Just looked into this and found the following:
According to this issued in 2002_ http://pediatrics.aappublications.org/content/109/6/e98

Metamizole (Nolotil), or dipyrone, is a pyrazolone nonsteroidal antiinflammatory agent.1 It has been associated with fatal agranulocytosis and was withdrawn from the US market by the US Food and Drug Administration in 1979.1
Because metamizole has been banned in the United States for more than 2 decades, most practicing physicians may be unfamiliar with the medication and its side effects.

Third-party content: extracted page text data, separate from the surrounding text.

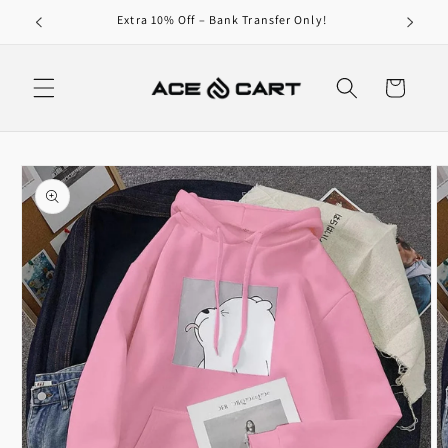
Skip to
Extra 10% Off – Bank Transfer Only!
content
Cart
Skip to
product
information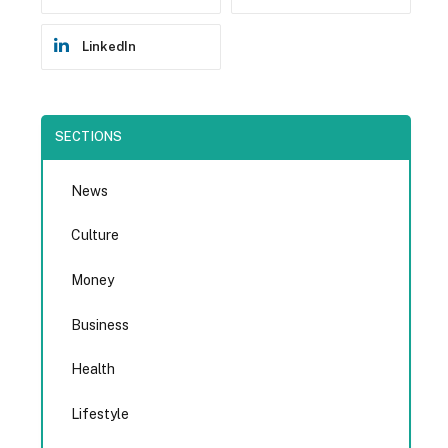
LinkedIn
SECTIONS
News
Culture
Money
Business
Health
Lifestyle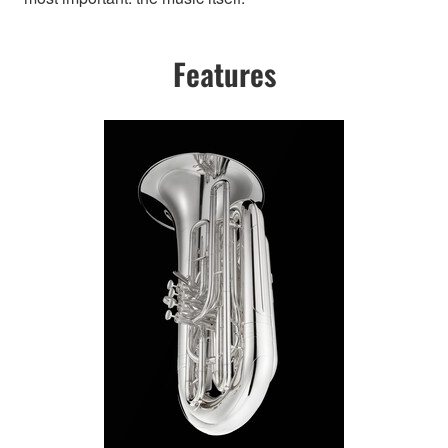
Features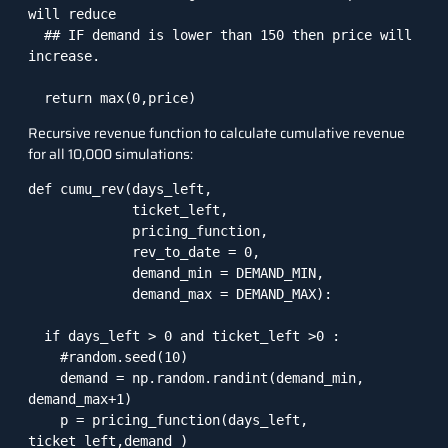
will reduce

  ## IF demand is lower than 150 then price will 
increase. 

  return max(0,price)
Recursive revenue function to calculate cumulative revenue
for all 10,000 simulations:
def cumu_rev(days_left,

             ticket_left,

             pricing_function,

             rev_to_date = 0,

             demand_min = DEMAND_MIN,

             demand_max = DEMAND_MAX):

  if days_left > 0 and ticket_left >0 :

    #random.seed(10)

    demand = np.random.randint(demand_min, 
demand_max+1)

    p = pricing_function(days_left, 
ticket_left,demand )
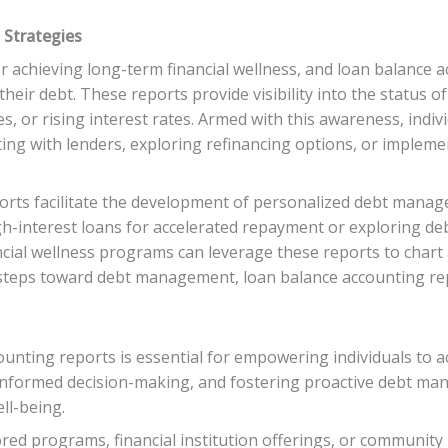
Strategies
 achieving long-term financial wellness, and loan balance ac
eir debt. These reports provide visibility into the status of 
es, or rising interest rates. Armed with this awareness, indi
ting with lenders, exploring refinancing options, or implem
rts facilitate the development of personalized debt managem
igh-interest loans for accelerated repayment or exploring de
ancial wellness programs can leverage these reports to char
 steps toward debt management, loan balance accounting rep
unting reports is essential for empowering individuals to ac
ng informed decision-making, and fostering proactive debt m
ll-being.
d programs, financial institution offerings, or community i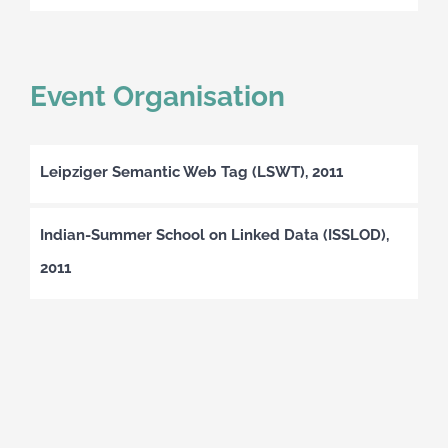
Event Organisation
Leipziger Semantic Web Tag (LSWT), 2011
Indian-Summer School on Linked Data (ISSLOD),
2011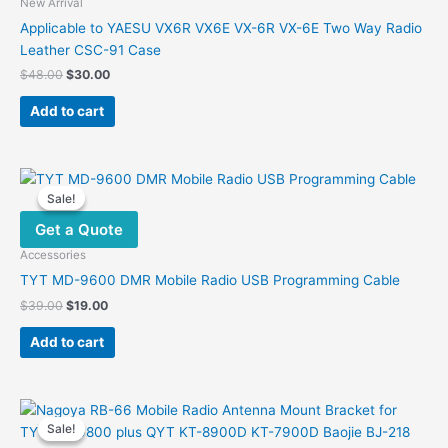
New Arrival
Applicable to YAESU VX6R VX6E VX-6R VX-6E Two Way Radio
Leather CSC-91 Case
Original
Current
$
48.00
$
30.00
price
price
was:
is:
Add to cart
$48.00.
$30.00.
Sale!
Sale!
Get a Quote
Accessories
TYT MD-9600 DMR Mobile Radio USB Programming Cable
Original
Current
$
39.00
$
19.00
price
price
was:
is:
Add to cart
$39.00.
$19.00.
Sale!
Sale!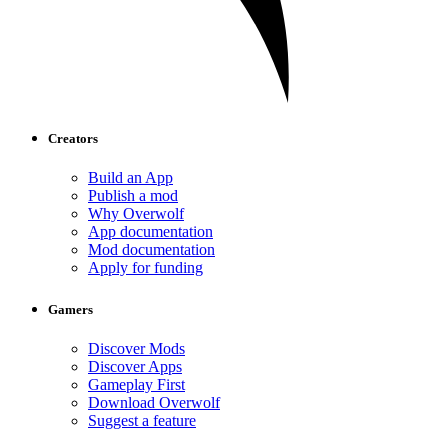
Creators
Build an App
Publish a mod
Why Overwolf
App documentation
Mod documentation
Apply for funding
Gamers
Discover Mods
Discover Apps
Gameplay First
Download Overwolf
Suggest a feature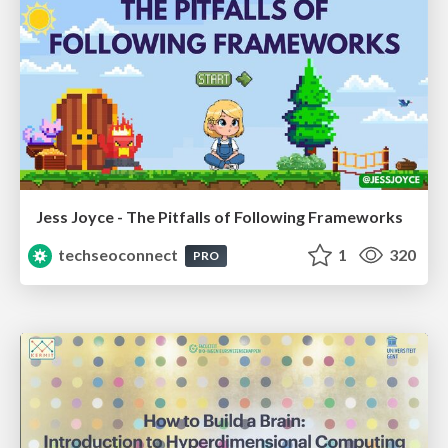
Jess Joyce - The Pitfalls of Following Frameworks
techseoconnect
1
320
PRO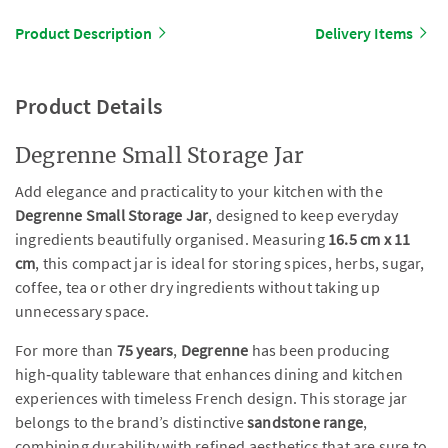
Product Description
Delivery Items
Product Details
Degrenne Small Storage Jar
Add elegance and practicality to your kitchen with the
Degrenne Small Storage Jar
, designed to keep everyday
ingredients beautifully organised. Measuring
16.5 cm x 11
cm
, this compact jar is ideal for storing spices, herbs, sugar,
coffee, tea or other dry ingredients without taking up
unnecessary space.
For more than
75 years
,
Degrenne
has been producing
high‑quality tableware that enhances dining and kitchen
experiences with timeless French design. This storage jar
belongs to the brand’s distinctive
sandstone range
,
combining durability with refined aesthetics that are sure to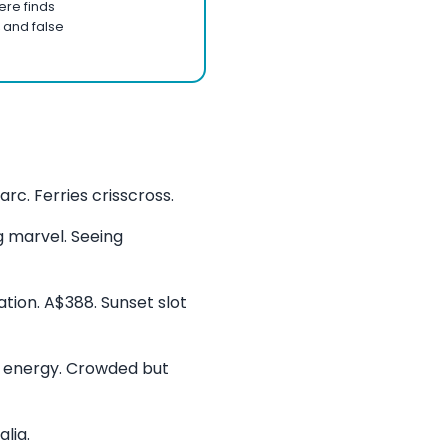
ere finds
 and false
rc. Ferries crisscross.
g marvel. Seeing
tion. A$388. Sunset slot
r energy. Crowded but
lia.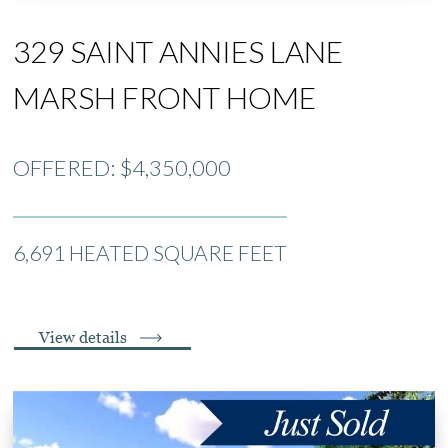
329 SAINT ANNIES LANE
MARSH FRONT HOME
OFFERED: $4,350,000
6,691 HEATED SQUARE FEET
View details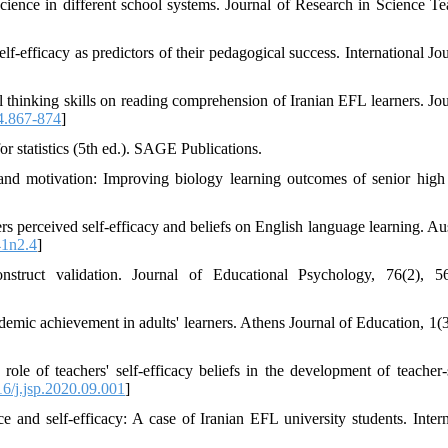
science in different school systems. Journal of Research in Science Te
elf-efficacy as predictors of their pedagogical success. International Jo
l thinking skills on reading comprehension of Iranian EFL learners. Jou
.4.867-874
]
or statistics (5th ed.). SAGE Publications.
and motivation: Improving biology learning outcomes of senior high
s perceived self-efficacy and beliefs on English language learning. Aus
41n2.4
]
truct validation. Journal of Educational Psychology, 76(2), 56
demic achievement in adults' learners. Athens Journal of Education, 1(3
le of teachers' self-efficacy beliefs in the development of teacher-
6/j.jsp.2020.09.001
]
and self-efficacy: A case of Iranian EFL university students. Intern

The mortality rate associated with metamizole-induced agranulocytosis ranges from 24% to 32%
Metamizole has been banned in the United States, Canada, Japan, and many European countries but continues to be sold in Latin America, Africa, and Asia.
Health care providers must be aware of the dangers of metamizole and inquire about its use in immigrant patients. Public health entities must be vigilant regarding the sale of illegal medications in their communities.

Perhaps someone with sufficient medical expertise can advise, does this mean that the level of risk associated with this drug now requires urgent re-evaluation?